The bomb can be launched by various types of aircraft and is able to withstand supersonic flight speed.
“The development engineering of the new B61-12 began in February 2012," according to the Air Force Technology website. "The first flight test of the bomb in the development was conducted by F-15E military aircraft in July 2015 and the baseline design review was completed in January 2016.”
The design and engineering was provided by Los Alamos National Laboratory and Sandia National Laboratories. After qualification flight tests for the bomb were completed in 2018, it entered the production engineering phase.
The issue would delay the delivery of the first production unit 18-20 months, although the delay may be reduced.
According to Verdon, “the parts were not at risk of failure under normal circumstances" but that the agency decided to replace the part now to ensure the long-term life of the weapons rather than risk their failures in the future.

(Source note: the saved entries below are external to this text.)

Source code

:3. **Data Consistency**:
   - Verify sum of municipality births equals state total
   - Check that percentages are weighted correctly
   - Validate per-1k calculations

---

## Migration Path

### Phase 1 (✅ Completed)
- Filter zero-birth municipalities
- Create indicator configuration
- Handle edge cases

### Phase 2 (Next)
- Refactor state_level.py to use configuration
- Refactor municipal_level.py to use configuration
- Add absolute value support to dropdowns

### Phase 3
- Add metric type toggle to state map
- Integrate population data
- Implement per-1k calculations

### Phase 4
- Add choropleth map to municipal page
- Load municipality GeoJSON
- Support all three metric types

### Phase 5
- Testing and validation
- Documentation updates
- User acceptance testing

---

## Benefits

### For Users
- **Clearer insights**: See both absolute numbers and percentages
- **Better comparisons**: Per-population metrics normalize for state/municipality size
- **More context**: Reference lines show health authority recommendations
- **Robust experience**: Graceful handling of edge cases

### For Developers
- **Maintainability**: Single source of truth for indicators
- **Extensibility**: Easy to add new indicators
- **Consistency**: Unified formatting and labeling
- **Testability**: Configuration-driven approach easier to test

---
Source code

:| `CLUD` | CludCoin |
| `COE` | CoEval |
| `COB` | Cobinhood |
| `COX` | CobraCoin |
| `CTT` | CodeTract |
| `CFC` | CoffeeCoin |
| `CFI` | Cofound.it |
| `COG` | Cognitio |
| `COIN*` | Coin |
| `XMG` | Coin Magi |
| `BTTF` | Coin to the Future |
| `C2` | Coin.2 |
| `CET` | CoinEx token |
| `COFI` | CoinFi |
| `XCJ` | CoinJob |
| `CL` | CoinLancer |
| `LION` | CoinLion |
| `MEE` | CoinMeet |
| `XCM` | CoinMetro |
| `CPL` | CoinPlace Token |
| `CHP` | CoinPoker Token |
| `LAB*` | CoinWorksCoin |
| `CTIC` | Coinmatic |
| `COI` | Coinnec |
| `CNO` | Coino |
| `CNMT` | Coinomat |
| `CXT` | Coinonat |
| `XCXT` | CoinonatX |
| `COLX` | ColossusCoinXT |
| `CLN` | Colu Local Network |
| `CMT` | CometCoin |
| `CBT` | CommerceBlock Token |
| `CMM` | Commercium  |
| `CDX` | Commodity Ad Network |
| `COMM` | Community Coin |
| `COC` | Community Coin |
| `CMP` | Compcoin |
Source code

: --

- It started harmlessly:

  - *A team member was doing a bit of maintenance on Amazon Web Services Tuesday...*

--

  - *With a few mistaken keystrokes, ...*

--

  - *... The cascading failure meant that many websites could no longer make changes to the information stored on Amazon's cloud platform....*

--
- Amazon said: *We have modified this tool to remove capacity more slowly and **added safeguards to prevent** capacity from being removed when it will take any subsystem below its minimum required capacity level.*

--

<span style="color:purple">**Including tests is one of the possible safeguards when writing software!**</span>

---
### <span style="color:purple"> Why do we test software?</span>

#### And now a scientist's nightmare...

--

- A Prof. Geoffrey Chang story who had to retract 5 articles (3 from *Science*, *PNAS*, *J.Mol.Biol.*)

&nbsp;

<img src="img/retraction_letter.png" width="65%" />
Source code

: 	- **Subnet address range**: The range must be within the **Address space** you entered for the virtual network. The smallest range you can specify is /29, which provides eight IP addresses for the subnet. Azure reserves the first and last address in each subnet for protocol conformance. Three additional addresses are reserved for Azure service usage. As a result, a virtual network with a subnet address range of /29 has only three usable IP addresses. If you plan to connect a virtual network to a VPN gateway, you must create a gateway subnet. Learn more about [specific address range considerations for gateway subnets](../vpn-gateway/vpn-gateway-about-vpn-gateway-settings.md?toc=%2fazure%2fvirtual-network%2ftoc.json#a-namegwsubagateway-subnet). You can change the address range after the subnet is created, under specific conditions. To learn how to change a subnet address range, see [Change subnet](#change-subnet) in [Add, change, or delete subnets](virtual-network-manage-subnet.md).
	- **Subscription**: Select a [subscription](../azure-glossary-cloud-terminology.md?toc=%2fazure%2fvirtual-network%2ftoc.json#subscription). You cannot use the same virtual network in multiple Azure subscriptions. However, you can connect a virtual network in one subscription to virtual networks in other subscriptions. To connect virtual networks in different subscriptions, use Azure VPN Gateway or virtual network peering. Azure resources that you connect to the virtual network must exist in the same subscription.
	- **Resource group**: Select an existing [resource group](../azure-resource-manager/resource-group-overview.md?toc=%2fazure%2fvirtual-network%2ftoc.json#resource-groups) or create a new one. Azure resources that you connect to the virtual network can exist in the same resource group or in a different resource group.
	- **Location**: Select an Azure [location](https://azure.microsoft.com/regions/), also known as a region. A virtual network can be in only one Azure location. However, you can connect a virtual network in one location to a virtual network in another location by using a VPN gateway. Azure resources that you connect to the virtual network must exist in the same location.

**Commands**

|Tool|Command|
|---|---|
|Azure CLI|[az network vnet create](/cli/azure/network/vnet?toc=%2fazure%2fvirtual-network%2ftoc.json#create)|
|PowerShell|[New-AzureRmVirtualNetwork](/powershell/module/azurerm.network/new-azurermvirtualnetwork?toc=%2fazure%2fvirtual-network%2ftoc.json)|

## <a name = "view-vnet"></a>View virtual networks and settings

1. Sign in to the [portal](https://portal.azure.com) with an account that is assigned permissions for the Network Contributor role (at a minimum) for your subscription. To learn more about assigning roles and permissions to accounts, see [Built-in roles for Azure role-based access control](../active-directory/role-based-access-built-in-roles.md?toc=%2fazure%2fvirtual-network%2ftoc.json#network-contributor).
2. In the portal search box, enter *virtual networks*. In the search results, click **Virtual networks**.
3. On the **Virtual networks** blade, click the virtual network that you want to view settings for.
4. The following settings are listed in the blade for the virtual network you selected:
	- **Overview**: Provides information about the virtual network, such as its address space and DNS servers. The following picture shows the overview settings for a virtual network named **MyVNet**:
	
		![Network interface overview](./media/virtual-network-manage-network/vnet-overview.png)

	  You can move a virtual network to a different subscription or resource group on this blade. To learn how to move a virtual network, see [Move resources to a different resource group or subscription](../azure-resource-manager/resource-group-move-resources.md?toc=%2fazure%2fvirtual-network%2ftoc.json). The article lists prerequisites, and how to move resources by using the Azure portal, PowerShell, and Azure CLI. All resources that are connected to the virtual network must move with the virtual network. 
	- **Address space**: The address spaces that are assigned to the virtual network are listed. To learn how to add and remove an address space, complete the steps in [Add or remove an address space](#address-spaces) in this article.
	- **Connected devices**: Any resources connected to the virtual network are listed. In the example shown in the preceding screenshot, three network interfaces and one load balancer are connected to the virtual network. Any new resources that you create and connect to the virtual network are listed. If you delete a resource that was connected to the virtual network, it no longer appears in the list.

The original commercial capacitator that costed about $5 per unit will be replaced by an upgraded one that can survive the lifetime of the unit and will cost $75 per unit, resulting in an increase in the total cost of the program by $600-700 million. The cost could be recouped by savings in future modernization, Verdon said.
Meanwhile, the Department of Defense has conducted tests of the new tail kit for B61-12.

The upgraded B61-12 will be certified on B-2 bomber aircraft, as well as other current and future American, British, and German models.
Improving Defense
According to the 2018 Nuclear Posture Review "expanding flexible U.S. nuclear options now, to include low-yield options, is important for the preservation of credible deterrence against regional aggression.""It will raise the nuclear threshold and help ensure that potential adversaries perceive no possible advantage in limited nuclear escalation, making nuclear employment less likely,” the review said.
U.S. capabilities will improve after the F-35A [fighter] is equipped with the B61-12 bomb.
The same report states that China also has NSNWs, and “North Korea either has, or soon will have, a small number of NSNWs, whereas the United States has no NSNWs that could be used in the near term in eastern Asia.”
The development of a guided nuclear bomb will also have implications on NATO allies once B61-12 will be deployed in Europe, replacing older unguided variants of the B61 weapon family.